_YOUR INSTRUCTIONS_
Where the listing below has a line with "- piston ring (310,244,393,321)", write out exactly that line and every line after it, stopping after the line with "The image spans".

_PROVIDED RECORDS_

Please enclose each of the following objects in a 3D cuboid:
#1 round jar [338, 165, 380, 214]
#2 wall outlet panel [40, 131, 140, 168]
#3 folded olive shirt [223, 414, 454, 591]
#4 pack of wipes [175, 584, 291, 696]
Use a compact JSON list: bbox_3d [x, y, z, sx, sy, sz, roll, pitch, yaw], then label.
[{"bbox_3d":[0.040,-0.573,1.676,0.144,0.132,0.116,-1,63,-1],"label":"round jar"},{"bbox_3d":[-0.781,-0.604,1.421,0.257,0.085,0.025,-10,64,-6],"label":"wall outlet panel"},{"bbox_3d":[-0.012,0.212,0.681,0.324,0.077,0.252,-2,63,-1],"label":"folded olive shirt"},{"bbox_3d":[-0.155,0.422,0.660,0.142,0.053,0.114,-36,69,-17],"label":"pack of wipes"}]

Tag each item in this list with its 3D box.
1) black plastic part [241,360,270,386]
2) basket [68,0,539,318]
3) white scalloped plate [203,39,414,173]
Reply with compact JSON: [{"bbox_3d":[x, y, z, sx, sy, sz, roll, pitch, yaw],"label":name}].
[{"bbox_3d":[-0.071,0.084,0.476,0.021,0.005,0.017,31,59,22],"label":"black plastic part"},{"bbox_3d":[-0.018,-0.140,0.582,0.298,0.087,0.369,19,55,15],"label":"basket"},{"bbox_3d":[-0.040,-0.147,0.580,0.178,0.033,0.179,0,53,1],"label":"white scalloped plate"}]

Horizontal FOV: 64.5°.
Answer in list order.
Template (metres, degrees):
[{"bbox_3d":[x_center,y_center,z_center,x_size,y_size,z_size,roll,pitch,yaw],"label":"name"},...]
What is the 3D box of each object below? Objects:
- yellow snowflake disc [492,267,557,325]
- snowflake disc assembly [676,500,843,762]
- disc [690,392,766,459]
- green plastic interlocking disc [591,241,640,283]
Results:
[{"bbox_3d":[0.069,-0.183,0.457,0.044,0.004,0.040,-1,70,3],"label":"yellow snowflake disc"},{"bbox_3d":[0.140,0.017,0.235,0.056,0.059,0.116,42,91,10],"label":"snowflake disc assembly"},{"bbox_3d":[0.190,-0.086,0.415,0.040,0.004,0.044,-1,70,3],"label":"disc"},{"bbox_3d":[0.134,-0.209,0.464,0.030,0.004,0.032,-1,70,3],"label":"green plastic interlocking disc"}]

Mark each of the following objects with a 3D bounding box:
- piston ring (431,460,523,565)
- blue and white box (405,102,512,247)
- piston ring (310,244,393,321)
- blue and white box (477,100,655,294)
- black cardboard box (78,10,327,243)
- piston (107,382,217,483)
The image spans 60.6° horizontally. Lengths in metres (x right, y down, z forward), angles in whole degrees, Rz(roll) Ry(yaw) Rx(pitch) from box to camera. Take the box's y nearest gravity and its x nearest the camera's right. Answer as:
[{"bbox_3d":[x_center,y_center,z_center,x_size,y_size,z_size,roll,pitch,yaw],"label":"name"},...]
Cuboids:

_ANSWER TO THIS EXERCISE_
- piston ring (310,244,393,321)
- blue and white box (477,100,655,294)
- black cardboard box (78,10,327,243)
- piston (107,382,217,483)
The image spans 60.6° horizontally. Lengths in metres (x right, y down, z forward), angles in whole degrees, Rz(roll) Ry(yaw) Rx(pitch) from box to camera. Take the box's y nearest gravity and its x nearest the camera's right. Answer as:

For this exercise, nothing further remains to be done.